La primera mitad del capítulo cuenta una de las parábolas más escandalosas del libro. Compara Jerusalén a una olla inmunda y herrumbrosa que no será purificada hasta que sea calentada a alta temperatura. Nos sorprende y aun nos debe enfermar la completa separación entre los símbolos de la parábola (una olla hervida a alta temperatura, los huesos y la carne y hasta la olla misma quemados) y la tragedia humana de ver su ciudad de origen devastada por el ataque militar y el fuego. Esos huesos, esa carne… ¡son de sus familiares y sus compañeros! Y serán consumidos en el fuego con todo el resto de la ciudad con ninguna reacción humana de parte de Dios, como si uno encendiera un fuego para preparar un caldo.
Me acuerdo de la primera vez que vi las fotos en el internet de la destrucción de Nueva Orleans por el huracán Katrina. Lloré amarga y profundamente. Sólo viví en esa ciudad por un año; tenía unos pocos familiares que todavía vivían allá, pero al ver la destrucción me sentí que algo se había desgarrado en mi ser. Fue una
tragedia más allá de la descripción por los que tenían que sobrevivirla, algo que les marcó de allí en adelante toda la vida.

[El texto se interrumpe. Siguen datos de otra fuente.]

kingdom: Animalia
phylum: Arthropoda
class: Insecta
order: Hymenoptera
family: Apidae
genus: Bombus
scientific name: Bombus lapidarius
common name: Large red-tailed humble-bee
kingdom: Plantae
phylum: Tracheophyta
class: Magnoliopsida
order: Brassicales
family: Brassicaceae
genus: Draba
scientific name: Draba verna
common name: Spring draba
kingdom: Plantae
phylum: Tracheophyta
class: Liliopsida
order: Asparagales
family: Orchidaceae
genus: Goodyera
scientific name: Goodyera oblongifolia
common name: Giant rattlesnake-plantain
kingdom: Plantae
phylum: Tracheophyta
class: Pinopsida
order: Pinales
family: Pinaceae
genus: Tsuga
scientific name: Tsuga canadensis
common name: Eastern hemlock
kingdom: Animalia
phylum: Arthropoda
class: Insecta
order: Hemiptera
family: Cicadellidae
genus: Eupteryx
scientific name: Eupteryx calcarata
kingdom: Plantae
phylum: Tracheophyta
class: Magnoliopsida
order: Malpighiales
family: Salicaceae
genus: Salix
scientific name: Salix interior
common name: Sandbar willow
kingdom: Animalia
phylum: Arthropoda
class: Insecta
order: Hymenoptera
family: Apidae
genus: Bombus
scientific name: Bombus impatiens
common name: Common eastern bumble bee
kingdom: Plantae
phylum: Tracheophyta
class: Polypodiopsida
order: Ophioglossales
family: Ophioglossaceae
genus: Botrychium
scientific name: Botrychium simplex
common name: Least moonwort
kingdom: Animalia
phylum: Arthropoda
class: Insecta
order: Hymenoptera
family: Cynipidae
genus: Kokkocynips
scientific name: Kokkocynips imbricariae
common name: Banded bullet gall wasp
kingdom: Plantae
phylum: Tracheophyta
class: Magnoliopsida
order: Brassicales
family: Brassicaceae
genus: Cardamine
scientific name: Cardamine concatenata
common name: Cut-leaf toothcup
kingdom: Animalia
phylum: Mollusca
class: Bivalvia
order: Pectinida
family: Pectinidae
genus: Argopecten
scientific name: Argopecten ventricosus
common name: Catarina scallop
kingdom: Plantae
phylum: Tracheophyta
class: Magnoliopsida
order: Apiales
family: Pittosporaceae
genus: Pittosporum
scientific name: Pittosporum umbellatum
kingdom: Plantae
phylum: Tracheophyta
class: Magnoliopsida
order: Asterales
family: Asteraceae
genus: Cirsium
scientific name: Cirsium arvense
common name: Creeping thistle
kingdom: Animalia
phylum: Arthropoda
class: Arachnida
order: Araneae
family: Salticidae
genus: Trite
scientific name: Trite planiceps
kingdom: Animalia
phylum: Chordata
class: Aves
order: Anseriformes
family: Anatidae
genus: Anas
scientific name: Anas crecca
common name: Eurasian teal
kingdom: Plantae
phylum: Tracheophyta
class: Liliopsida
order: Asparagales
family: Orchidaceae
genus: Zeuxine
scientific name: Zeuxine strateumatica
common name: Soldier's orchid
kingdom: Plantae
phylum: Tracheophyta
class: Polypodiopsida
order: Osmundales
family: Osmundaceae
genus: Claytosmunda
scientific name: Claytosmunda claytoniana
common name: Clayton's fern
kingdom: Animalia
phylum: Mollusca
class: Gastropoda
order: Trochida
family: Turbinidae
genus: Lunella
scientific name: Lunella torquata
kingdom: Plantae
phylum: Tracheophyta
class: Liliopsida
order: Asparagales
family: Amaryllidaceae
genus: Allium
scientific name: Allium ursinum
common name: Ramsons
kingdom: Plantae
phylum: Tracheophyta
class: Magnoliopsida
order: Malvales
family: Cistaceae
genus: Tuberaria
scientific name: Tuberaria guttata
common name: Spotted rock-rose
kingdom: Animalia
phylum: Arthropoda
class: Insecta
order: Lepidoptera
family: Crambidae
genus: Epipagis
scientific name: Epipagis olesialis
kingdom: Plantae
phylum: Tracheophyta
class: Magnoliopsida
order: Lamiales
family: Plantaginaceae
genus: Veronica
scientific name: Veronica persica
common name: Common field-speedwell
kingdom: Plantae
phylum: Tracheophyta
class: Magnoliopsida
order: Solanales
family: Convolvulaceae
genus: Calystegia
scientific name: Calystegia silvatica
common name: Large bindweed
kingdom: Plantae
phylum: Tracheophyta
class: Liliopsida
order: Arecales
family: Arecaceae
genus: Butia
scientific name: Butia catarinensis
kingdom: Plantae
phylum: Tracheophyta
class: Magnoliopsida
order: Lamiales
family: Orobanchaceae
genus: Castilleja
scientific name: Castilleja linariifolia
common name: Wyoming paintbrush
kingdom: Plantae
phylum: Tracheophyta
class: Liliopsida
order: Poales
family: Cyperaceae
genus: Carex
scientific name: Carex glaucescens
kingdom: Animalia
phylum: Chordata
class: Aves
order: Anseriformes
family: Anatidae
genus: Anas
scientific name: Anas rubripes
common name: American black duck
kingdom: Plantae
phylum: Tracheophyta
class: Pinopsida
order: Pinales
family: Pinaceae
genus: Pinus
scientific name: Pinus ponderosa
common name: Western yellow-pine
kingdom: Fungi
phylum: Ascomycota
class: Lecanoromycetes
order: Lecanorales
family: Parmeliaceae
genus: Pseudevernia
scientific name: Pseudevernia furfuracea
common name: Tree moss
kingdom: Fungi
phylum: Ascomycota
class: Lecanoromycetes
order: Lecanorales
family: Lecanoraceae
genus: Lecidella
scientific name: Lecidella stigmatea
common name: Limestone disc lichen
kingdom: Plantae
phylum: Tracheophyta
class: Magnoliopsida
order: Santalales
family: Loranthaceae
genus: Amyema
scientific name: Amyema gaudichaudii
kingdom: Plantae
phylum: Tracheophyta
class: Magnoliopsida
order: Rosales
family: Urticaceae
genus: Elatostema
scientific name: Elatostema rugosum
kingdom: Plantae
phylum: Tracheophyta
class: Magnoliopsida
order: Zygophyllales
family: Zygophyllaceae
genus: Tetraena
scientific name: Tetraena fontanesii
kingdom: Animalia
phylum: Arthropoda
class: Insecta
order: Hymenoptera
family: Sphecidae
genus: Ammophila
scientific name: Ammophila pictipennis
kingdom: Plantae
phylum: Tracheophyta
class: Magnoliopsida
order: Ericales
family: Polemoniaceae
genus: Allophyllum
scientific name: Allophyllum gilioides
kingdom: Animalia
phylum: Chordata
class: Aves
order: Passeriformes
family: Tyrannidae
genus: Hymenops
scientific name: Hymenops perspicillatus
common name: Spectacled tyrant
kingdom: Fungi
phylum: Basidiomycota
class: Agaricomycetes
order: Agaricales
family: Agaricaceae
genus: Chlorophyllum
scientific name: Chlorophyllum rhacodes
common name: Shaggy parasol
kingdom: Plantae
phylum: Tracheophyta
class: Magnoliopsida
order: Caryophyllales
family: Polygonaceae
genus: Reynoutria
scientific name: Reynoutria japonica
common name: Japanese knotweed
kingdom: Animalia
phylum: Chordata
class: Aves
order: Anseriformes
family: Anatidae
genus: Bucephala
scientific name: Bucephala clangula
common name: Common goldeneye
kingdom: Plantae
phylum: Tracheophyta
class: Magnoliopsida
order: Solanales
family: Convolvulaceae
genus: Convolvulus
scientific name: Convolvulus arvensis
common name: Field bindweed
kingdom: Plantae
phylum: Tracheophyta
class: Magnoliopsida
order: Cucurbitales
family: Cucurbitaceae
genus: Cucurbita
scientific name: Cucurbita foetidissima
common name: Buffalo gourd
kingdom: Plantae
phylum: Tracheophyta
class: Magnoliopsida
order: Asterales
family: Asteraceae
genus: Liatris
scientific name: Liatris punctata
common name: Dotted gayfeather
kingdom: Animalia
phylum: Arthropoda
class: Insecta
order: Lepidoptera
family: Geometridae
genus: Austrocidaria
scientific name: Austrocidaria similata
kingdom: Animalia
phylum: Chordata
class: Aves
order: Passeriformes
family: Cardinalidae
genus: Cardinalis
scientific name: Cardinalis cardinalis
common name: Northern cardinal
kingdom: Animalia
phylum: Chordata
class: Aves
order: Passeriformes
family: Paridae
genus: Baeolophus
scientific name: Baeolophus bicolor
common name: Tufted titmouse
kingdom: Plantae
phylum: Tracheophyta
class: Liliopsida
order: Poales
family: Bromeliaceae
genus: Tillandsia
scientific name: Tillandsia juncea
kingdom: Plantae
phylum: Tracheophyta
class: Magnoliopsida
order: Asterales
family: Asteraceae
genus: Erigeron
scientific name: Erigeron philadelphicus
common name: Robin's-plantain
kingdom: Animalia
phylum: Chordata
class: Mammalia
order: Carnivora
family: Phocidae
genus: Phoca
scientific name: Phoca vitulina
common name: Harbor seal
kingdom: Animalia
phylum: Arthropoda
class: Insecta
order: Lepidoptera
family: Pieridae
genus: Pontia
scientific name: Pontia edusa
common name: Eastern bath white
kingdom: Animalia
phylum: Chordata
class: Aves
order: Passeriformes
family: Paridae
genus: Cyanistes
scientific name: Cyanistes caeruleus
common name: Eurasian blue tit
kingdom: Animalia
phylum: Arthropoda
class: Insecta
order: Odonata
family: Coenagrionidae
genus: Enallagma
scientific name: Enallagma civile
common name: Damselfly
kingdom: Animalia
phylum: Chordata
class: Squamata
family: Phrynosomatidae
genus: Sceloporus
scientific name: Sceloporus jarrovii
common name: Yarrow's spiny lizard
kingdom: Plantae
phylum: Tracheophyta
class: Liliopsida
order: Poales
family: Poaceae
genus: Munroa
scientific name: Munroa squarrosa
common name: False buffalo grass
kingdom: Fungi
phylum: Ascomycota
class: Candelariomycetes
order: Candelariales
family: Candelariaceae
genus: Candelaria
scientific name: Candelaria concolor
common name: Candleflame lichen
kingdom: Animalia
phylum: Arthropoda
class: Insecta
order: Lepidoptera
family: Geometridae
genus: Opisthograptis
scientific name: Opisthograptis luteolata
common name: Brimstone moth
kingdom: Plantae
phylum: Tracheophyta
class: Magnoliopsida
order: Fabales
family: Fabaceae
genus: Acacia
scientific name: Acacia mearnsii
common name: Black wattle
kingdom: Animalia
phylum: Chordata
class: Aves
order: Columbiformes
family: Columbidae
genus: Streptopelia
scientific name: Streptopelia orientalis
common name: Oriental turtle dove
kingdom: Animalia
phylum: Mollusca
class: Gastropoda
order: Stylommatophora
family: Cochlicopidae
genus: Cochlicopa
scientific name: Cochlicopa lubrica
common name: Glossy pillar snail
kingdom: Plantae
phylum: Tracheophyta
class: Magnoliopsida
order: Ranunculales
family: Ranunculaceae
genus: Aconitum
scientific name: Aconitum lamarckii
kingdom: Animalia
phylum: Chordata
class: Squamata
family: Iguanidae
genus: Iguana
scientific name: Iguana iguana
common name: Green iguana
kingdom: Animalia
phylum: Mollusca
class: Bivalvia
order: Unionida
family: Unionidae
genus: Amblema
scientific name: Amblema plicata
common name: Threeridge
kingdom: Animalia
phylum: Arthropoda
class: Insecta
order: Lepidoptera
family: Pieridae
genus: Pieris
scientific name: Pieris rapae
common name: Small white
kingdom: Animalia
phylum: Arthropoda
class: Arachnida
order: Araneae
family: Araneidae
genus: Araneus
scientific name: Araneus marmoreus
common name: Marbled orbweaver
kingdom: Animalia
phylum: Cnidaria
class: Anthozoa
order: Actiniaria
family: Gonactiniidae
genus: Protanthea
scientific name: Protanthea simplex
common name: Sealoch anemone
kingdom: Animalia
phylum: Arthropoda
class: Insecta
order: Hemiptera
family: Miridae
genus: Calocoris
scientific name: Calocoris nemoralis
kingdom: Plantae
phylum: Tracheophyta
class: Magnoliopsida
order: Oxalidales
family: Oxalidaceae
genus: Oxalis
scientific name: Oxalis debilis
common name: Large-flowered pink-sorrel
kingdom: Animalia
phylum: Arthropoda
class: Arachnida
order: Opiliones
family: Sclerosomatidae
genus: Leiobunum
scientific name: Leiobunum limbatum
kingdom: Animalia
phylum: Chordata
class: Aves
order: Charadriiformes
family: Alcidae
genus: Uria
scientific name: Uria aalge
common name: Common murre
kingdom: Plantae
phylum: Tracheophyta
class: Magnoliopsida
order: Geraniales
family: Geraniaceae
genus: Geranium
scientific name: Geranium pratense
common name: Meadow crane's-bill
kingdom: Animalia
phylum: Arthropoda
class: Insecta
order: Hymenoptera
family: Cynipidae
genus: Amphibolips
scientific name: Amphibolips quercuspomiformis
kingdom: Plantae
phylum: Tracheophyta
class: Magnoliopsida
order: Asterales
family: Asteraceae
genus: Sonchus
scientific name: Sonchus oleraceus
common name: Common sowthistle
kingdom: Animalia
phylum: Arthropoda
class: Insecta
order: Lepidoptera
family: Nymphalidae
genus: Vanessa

También me acuerdo de estar en Honduras pocos meses después del Huracán Mitch. Las palabras no pueden expresar la destrucción y el sufrimiento de los
que sobrevivieron esa tragedia; diez años después las lágrimas todavía le llegan a los ojos de los que la tuvieron que vivir.
En Ezequiel 24 tenemos esa clase de tragedia, la misma tragedia que motivó las expresiones de profundo dolor del libro de Lamentaciones, pero aquí… ¡no hay reacción humana de parte de Jehová! La falta de humanidad en los símbolos de la destrucción de Jerusalén aun ofende. Y Jehová subraya su reacción justa y dura al decir: Yo Jehová he hablado; vendrá, y yo lo haré. No me volveré atrás, ni tendré misericordia, ni me arrepentiré; según tus caminos y tus obras te juzgarán, dice Jehová el Señor (Ezequiel 24:14).
Esta parábola va a provocar una de dos reacciones en nosotros (y en los exiliados): o nos vamos a alejar de Jehová, ofendidos y amargados, o lo vamos a temer más. O nos vamos a enojar con el Dios que rehúsa ser conformado a nuestra imagen, o vamos a reconocer que es justo: no tolera el pecado, ni hace excepción de personas que lo cometen. ¿Nos atrevemos a pecar contra el Dios que tiene que castigar el pecado con la justicia imparcial?